Collected data:
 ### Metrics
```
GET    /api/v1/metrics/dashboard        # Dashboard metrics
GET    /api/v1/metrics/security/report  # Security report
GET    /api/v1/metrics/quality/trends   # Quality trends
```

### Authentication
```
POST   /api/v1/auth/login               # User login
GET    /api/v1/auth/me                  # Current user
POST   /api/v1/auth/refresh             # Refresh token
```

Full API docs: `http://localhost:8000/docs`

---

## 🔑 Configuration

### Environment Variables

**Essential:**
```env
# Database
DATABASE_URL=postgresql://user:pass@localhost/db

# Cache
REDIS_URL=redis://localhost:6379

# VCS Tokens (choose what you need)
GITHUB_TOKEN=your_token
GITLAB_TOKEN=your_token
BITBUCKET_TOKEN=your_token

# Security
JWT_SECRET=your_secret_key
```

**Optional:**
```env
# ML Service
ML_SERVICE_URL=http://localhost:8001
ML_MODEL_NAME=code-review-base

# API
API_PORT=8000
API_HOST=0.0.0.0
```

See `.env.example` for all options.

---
==
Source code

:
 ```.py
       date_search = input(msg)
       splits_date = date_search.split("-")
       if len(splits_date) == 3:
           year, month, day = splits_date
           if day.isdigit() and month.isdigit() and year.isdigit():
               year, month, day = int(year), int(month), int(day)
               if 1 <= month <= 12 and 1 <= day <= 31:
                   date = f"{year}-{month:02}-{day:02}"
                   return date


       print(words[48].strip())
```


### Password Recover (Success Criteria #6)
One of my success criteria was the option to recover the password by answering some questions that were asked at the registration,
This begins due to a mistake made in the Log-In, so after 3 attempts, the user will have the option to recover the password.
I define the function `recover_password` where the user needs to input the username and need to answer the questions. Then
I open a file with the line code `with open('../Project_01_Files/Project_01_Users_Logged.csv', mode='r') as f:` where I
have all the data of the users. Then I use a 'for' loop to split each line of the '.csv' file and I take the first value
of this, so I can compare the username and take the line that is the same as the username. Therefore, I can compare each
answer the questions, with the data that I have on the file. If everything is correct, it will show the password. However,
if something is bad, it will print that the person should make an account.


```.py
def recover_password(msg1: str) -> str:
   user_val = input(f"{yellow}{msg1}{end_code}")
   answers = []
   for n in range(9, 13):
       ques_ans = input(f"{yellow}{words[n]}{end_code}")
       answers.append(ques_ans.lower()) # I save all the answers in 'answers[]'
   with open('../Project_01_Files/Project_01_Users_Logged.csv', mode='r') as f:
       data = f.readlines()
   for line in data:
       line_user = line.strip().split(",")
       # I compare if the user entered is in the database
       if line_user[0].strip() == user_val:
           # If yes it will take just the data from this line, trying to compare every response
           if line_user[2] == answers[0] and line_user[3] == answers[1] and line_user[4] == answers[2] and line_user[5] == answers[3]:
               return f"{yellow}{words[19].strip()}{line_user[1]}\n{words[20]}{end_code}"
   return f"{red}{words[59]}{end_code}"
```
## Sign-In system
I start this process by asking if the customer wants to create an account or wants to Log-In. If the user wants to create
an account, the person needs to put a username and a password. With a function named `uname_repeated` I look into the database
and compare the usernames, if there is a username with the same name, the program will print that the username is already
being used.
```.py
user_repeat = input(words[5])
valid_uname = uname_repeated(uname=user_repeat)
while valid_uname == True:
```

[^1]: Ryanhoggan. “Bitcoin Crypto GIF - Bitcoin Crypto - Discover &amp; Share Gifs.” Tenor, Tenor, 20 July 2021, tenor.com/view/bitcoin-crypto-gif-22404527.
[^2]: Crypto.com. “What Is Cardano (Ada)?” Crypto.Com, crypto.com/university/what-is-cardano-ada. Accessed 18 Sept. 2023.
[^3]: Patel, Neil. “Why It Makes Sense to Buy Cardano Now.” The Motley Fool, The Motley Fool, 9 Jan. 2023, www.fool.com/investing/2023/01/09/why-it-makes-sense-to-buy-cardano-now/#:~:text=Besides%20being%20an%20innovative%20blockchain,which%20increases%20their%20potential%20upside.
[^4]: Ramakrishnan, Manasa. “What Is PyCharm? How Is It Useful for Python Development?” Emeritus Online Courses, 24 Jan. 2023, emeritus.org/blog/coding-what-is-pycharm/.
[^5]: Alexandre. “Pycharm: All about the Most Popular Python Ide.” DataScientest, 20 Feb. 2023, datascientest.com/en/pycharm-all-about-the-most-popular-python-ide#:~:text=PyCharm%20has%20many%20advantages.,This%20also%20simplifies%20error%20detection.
==
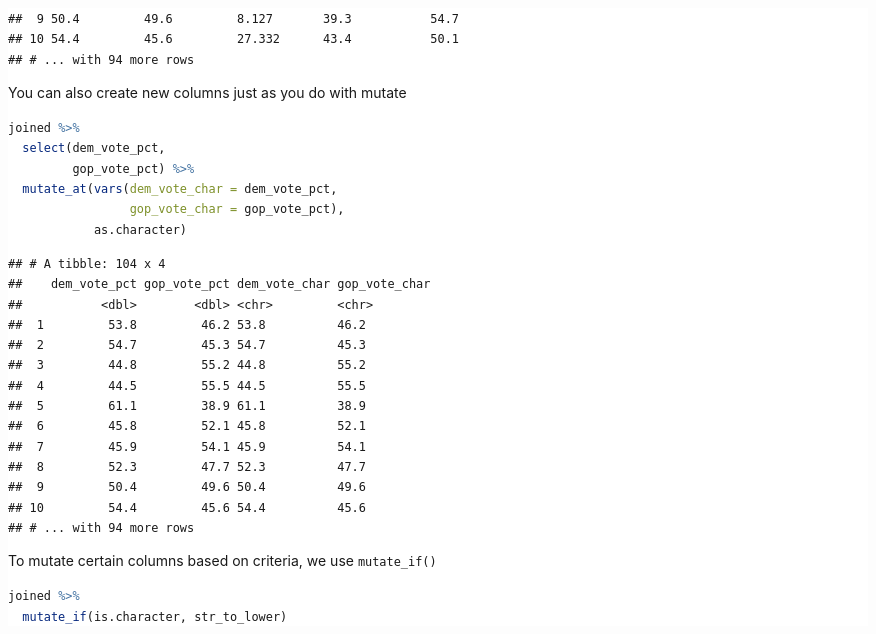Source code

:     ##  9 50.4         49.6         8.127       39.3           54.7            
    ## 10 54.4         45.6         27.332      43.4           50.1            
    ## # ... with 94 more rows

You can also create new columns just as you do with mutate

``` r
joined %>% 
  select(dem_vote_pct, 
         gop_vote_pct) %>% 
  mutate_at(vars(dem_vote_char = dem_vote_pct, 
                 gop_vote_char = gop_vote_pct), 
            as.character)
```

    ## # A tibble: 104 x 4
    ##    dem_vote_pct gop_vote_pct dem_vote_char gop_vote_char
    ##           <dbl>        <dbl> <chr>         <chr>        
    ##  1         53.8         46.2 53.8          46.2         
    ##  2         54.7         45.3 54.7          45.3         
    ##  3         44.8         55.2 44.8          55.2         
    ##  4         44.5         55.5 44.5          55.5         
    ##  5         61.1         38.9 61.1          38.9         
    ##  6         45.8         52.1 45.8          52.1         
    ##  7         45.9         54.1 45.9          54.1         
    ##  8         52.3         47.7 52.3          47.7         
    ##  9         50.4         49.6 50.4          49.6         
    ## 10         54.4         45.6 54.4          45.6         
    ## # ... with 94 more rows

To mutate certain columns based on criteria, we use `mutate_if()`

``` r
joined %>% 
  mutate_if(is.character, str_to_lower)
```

**DIRECTIONS FOR THIS TASK**
If a line in the records above contains "needs", copy that line.

**EXERCISE RESPONSE**
I define the function `recover_password` where the user needs to input the username and need to answer the questions. Then
an account, the person needs to put a username and a password. With a function named `uname_repeated` I look into the database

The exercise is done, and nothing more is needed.